В голове зазвучал голос давно забытого барда:
Один солдат на свете жил,
Красивый и отважный,
Но он игрушкой детской был,
Ведь был солдат бумажный.
Он переделать мир хотел,
Чтоб был счастливым каждый,
А сам на ниточке висел,
Ведь был солдат бумажный.
Он был бы рад в огонь и в дым,
За вас погибнуть дважды,
Но потешались вы над ним,
Ведь был солдат бумажный.
Не доверяли вы ему
Своих секретов важных,
А почему, а потому,
Что был солдат бумажный.
И он, судьбу свою кляня,
Не тихой жизни жаждал,
И всё просил огня, огня,
Забыв, что он бумажный.
В огонь, ну что ж, иди – идёшь,
И он шагнул однажды,
И там сгорел он ни за грош,
Ведь был солдат бумажный.
«Да, Юлия Владимировна, гарант конституции, сумасшедшая ты баба! Не про тебя эта песенка, – подумалось ему. – Не про тебя, а про меня. Это я переделать мир хотел, чтоб был счастливым каждый, но оказался висящим на ниточке. Кукол дергают за нитки… А как возьмет кукла, да и спутает эти ниточки».

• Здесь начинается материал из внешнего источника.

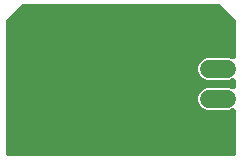
<source format=gbr>
G04 EAGLE Gerber RS-274X export*
G75*
%MOMM*%
%FSLAX34Y34*%
%LPD*%
%INBottom Copper*%
%IPPOS*%
%AMOC8*
5,1,8,0,0,1.08239X$1,22.5*%
G01*
G04 Define Apertures*
%ADD10C,1.524000*%
G36*
X96421Y-61068D02*
X95430Y-61269D01*
X-94642Y-61269D01*
X-95557Y-61098D01*
X-96409Y-60553D01*
X-96980Y-59719D01*
X-97182Y-58729D01*
X-97182Y53233D01*
X-96996Y54186D01*
X-96438Y55029D01*
X-84324Y67143D01*
X-83518Y67686D01*
X-82527Y67887D01*
X83316Y67887D01*
X84269Y67702D01*
X85112Y67143D01*
X97226Y55029D01*
X97769Y54224D01*
X97970Y53233D01*
X97970Y23242D01*
X97806Y22346D01*
X97268Y21490D01*
X96439Y20912D01*
X95450Y20703D01*
X94458Y20896D01*
X92169Y21844D01*
X73291Y21844D01*
X69930Y20452D01*
X67358Y17880D01*
X65966Y14519D01*
X65966Y10881D01*
X67358Y7520D01*
X69930Y4948D01*
X73291Y3556D01*
X92169Y3556D01*
X94458Y4504D01*
X95349Y4696D01*
X96345Y4527D01*
X97197Y3982D01*
X97769Y3148D01*
X97970Y2158D01*
X97970Y-2158D01*
X97806Y-3054D01*
X97268Y-3910D01*
X96439Y-4488D01*
X95450Y-4697D01*
X94458Y-4504D01*
X92169Y-3556D01*
X73291Y-3556D01*
X69930Y-4948D01*
X67358Y-7520D01*
X65966Y-10881D01*
X65966Y-14519D01*
X67358Y-17880D01*
X69930Y-20452D01*
X73291Y-21844D01*
X92169Y-21844D01*
X94458Y-20896D01*
X95349Y-20704D01*
X96345Y-20873D01*
X97197Y-21418D01*
X97769Y-22252D01*
X97970Y-23242D01*
X97970Y-58729D01*
X97799Y-59644D01*
X97254Y-60496D01*
X96421Y-61068D01*
G37*
D10*
X75110Y12700D02*
X90350Y12700D01*
X90350Y-12700D02*
X75110Y-12700D01*
M02*

</source>
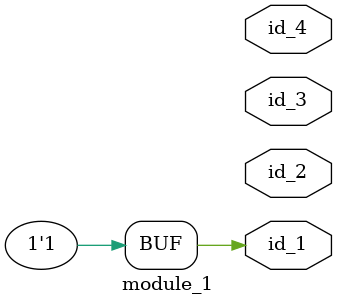
<source format=v>
module module_0;
  wire id_1;
  wire id_3;
  wire id_4;
endmodule
module module_1 #(
    parameter id_6 = 32'd19,
    parameter id_7 = 32'd84
) (
    id_1,
    id_2,
    id_3,
    id_4
);
  output wire id_4;
  output wire id_3;
  output wire id_2;
  output wire id_1;
  assign id_2[1>=1] = id_5 == !id_5;
  module_0 modCall_1 ();
  assign id_1 = 1;
  generate
    if (1'b0) begin : LABEL_0
      defparam id_6.id_7 = 1'h0;
      wire id_8;
    end
  endgenerate
endmodule

</source>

Эта мысль посетила хозяина второй раз в жизни. Первый раз она явилась много лет назад, когда убил жаждущего его смерти Мишку Трофимова и объявил анархию в стране. Теперь мысль эта возникла снова, и хозяин обрадовался ей.
Теперь, когда анархия победила как строй и с треском провалилась как идея. Так же в свое время было с коммунизмом. А потом, когда поняли, что идея провалилась, что не дорос народ до нее, тогда и строй завалили, как карточный домик. Сейчас все похоже. Осознание того, что идея провалилась, есть, осталось порушить строй.
И на обломках напишут чьи-то имена. Ух и будет же кому-то похохотать.